Creativity: Start by Subtracting
By Shlomo Maital


Why is the technology we use daily so complicated?
One reason: Innovators are very smart, usually engineers, and their mandate is to “add wrinkles” to existing stuff. Most of the software features we have are unused and unuseful.
There is a better way. Subtract, rather than add. Start by removing the superfluous, to make room for the new, rather than stuff more and more new things in.
For example: Technion Mechanical Engineering Prof. Moshe Shoham, along with Prof. David Greenblatt, have invented a radically new solution to the face-mask problem. The invention began by asking, can we design a face mask, without the uncomfortable mask? Subtraction. Answer: Create an invisible ‘air screen’ in front of the person’s face, originating from a lightweight filter-covered unit mounted on the visor of a cap. (Described in today’s Jerusalem Post, p. 1.).

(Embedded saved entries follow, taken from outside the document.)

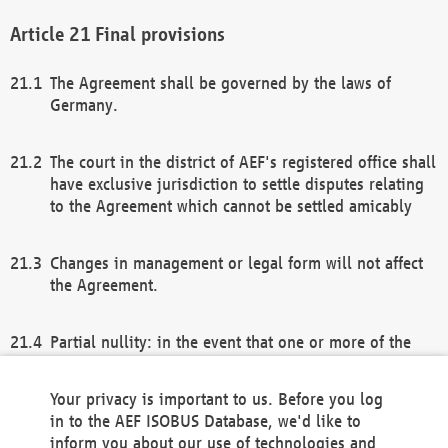
Final provisions
The Agreement shall be governed by the laws of
Germany.
The court in the district of AEF's registered office shall
have exclusive jurisdiction to settle disputes relating
to the Agreement which cannot be settled amicably
Changes in management or legal form will not affect
the Agreement.
Partial nullity: in the event that one or more of the
provisions of this Agreement and/or these general
terms and conditions should be nullified, the
Your privacy is important to us. Before you log
remaining provisions of this Agreement and/or the
in to the AEF ISOBUS Database, we'd like to
general terms and conditions shall remain in full
inform you about our use of technologies and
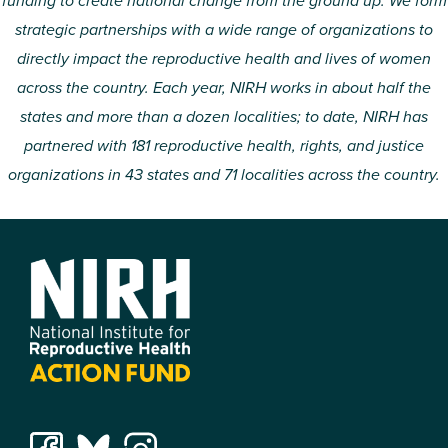
funding to create national change from the ground up. We form
strategic partnerships with a wide range of organizations to
directly impact the reproductive health and lives of women
across the country. Each year, NIRH works in about half the
states and more than a dozen localities; to date, NIRH has
partnered with 181 reproductive health, rights, and justice
organizations in 43 states and 71 localities across the country.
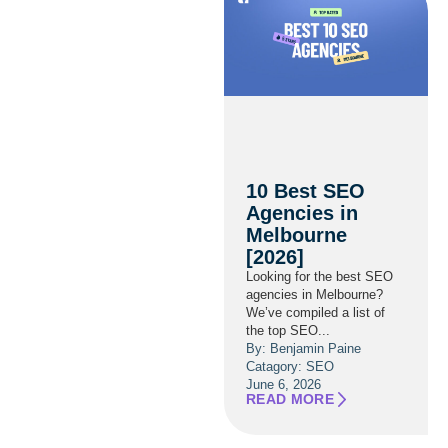
10 Best SEO
Agencies in
Melbourne
[2026]
Looking for the best SEO
agencies in Melbourne?
We’ve compiled a list of
the top SEO...
By: Benjamin Paine
Catagory:
SEO
June 6, 2026
READ MORE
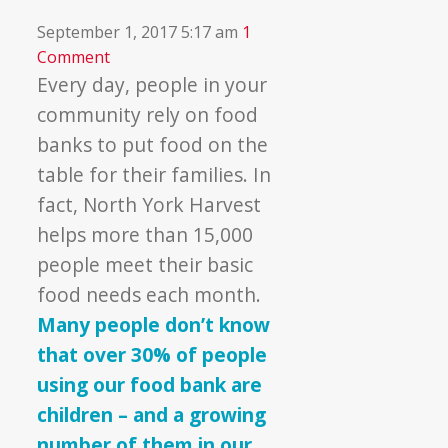
September 1, 2017 5:17 am
1
Comment
Every day, people in your
community rely on food
banks to put food on the
table for their families. In
fact, North York Harvest
helps more than 15,000
people meet their basic
food needs each month.
Many people don’t know
that over 30% of people
using our food bank are
children – and a growing
number of them in our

Shoham is an amazing serial inventor. His Mazor startup subtracted surgeon’s hands from complex back surgery, through a robotic surgeon. Surgery without the surgeon. (There is a surgeon…but the delicate placement of screws in the back is done by the robot).

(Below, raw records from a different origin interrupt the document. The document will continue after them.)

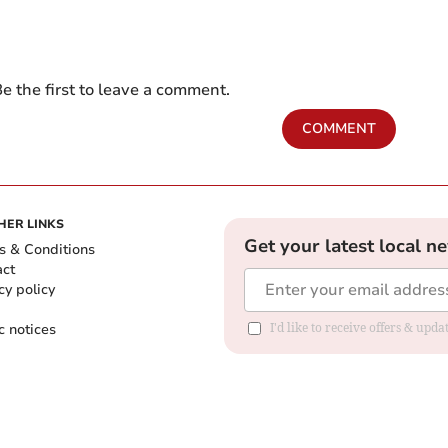
e the first to leave a comment.
COMMENT
HER LINKS
Get your latest local n
s & Conditions
act
cy policy
c notices
I'd like to receive offers & upd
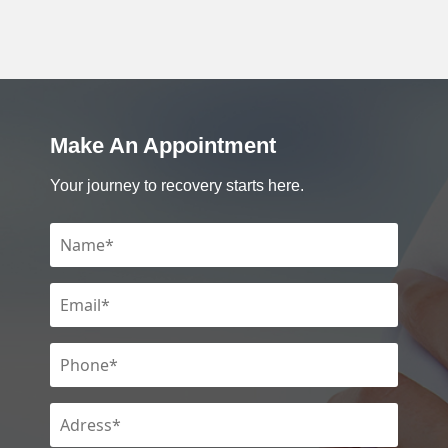
Make An Appointment
Your journey to recovery starts here.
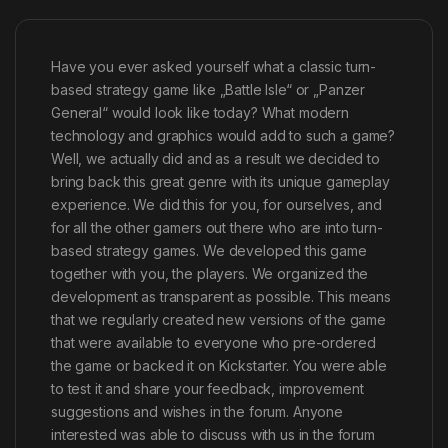
Have you ever asked yourself what a classic turn-
based strategy game like „Battle Isle“ or „Panzer
General“ would look like today? What modern
technology and graphics would add to such a game?
Well, we actually did and as a result we decided to
bring back this great genre with its unique gameplay
experience. We did this for you, for ourselves, and
for all the other gamers out there who are into turn-
based strategy games. We developed this game
together with you, the players. We organized the
development as transparent as possible. This means
that we regularly created new versions of the game
that were available to everyone who pre-ordered
the game or backed it on Kickstarter. You were able
to test it and share your feedback, improvement
suggestions and wishes in the forum. Anyone
interested was able to discuss with us in the forum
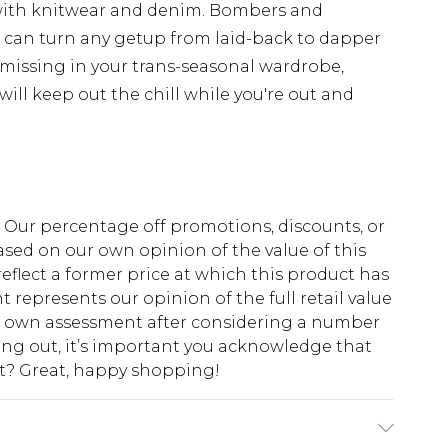
with knitwear and denim. Bombers and
d can turn any getup from laid-back to dapper
 missing in your trans-seasonal wardrobe,
ill keep out the chill while you're out and
fs. Our percentage off promotions, discounts, or
sed on our own opinion of the value of this
eflect a former price at which this product has
t represents our opinion of the full retail value
ur own assessment after considering a number
king out, it’s important you acknowledge that
at? Great, happy shopping!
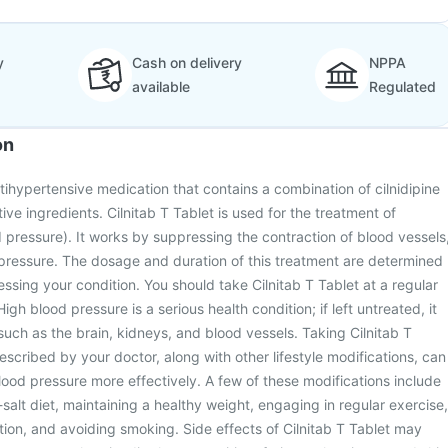
y
Cash on delivery
NPPA
available
Regulated
on
ntihypertensive medication that contains a combination of cilnidipine
tive ingredients. Cilnitab T Tablet is used for the treatment of
 pressure). It works by suppressing the contraction of blood vessels
pressure. The dosage and duration of this treatment are determined
essing your condition. You should take Cilnitab T Tablet at a regular
High blood pressure is a serious health condition; if left untreated, it
such as the brain, kidneys, and blood vessels. Taking Cilnitab T
escribed by your doctor, along with other lifestyle modifications, can
od pressure more effectively. A few of these modifications include
salt diet, maintaining a healthy weight, engaging in regular exercise,
tion, and avoiding smoking. Side effects of Cilnitab T Tablet may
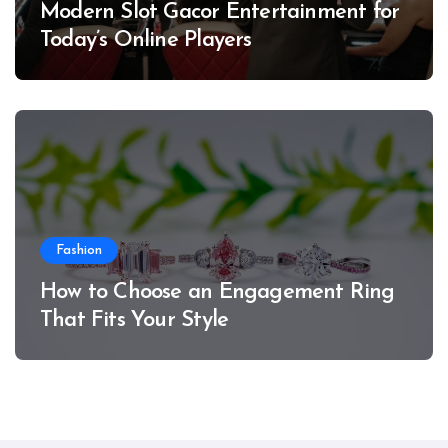
Modern Slot Gacor Entertainment for
Today’s Online Players
Fashion
How to Choose an Engagement Ring
That Fits Your Style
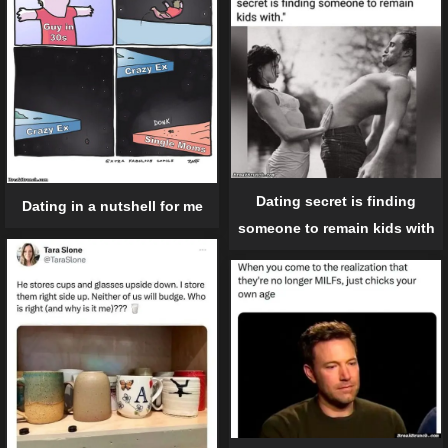
Dating secret is finding
Dating in a nutshell for me
someone to remain kids with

The ‘subtract’, don’t add, principle — or, ‘less is more’ – applies to our lives as well. I asked this question in 2001: What can I STOP doing, that would be productive? Answer: Take early retirement. Subtract the immense busy-work that professors have to do. Since then, I’ve had the time to focus on much more useful things that bring much happiness.
So reader: What could you, should you, stop doing, in your life, that is both feasible and would make you happier and more productive? What can you subtract? Inertia results in more and more things being added. It takes an act of will to subtract. But it can be transformative.